Questo che si avvicina è un fine settimana decisivo per il futuro dell’Europa. Il passaggio cruciale del voto greco può aprire uno spazio europeo di opposizione e lotta al diktat neoliberista dell’austerity che sta piegando l’intero continente. L’ambizione di rinsaldare un asse mediterraneo — da Syriza a Podemos — per l’alternativa in Europa attraversa il dibattito della sinistra italiana, umiliata e messa all’angolo dalle spinte populiste che occupano il ristretto campo della rappresentanza nel nostro quadro politico.
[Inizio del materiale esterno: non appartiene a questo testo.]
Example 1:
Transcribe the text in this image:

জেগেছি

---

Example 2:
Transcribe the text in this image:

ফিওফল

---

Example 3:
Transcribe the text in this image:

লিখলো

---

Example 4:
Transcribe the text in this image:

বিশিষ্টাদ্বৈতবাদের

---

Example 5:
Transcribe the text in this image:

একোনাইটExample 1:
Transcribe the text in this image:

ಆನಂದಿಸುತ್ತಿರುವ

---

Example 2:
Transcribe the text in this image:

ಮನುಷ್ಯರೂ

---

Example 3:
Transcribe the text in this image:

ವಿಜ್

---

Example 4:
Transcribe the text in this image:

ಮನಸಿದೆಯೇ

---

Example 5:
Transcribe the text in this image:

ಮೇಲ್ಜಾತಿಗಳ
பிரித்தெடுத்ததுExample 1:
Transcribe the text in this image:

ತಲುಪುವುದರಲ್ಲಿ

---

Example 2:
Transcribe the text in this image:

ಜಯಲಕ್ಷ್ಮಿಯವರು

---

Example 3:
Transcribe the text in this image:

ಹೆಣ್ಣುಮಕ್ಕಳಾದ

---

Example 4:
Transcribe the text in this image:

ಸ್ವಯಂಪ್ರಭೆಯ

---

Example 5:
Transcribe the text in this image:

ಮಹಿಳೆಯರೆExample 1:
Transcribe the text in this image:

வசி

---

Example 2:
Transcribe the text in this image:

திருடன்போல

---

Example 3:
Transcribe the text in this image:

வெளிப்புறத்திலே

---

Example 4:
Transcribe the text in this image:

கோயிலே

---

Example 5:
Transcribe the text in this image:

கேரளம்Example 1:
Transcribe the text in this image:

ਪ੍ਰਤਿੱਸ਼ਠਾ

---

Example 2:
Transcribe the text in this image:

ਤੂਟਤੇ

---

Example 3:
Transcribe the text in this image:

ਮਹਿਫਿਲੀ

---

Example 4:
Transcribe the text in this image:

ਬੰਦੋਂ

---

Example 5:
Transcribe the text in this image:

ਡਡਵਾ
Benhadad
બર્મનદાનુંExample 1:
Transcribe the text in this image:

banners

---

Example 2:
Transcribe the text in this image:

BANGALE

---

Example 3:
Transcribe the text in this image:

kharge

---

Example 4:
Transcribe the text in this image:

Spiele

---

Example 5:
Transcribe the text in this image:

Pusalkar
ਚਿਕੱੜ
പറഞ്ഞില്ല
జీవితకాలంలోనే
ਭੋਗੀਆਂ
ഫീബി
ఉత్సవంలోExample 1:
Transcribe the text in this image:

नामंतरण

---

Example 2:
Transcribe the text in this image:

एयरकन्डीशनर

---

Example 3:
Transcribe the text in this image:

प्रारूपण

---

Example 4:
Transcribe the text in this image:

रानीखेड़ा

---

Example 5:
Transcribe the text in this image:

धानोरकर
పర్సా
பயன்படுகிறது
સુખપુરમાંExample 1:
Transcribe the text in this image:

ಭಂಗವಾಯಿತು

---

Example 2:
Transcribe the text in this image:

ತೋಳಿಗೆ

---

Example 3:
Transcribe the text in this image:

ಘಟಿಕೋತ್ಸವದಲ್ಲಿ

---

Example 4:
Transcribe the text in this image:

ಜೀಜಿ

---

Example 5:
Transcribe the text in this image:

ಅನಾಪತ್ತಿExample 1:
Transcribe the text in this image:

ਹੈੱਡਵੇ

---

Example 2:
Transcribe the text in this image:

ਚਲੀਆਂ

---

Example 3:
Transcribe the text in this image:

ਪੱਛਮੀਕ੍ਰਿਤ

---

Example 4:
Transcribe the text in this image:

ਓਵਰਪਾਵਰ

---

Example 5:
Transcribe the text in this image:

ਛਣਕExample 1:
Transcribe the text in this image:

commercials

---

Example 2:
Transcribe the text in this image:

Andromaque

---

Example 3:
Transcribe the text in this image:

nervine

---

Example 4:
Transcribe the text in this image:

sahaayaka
Nessuno di noi è più sufficiente a fermare questa “deriva”, né la sommatoria delle nostre debolezze potrà essere la forza per aprire nuovamente la partita. Eppure il futuro di un’Europa libera e solidale ci chiama a un rimescolamento di culture e identità che dia linfa a un radicale progetto di alternativa. Ogni “cantiere aperto” che lavori alla rottura del dispositivo renziano è uno spazio utile da attraversare e da contaminare tanto nei territori, quanto verso le mobilitazioni continentali dal 18 Marzo di Blockupy Francoforte in poi.

Saremo, quindi, a Human Factor perché intuiamo l’”opportunità” che questo appuntamento offre a tutte e tutti noi: superare la logica della “sopravvivenza” della sinistra e aprire uno spazio costituente per l’alternativa possibile. Per fare ciò, suggeriamo due binari su cui incardinare il percorso.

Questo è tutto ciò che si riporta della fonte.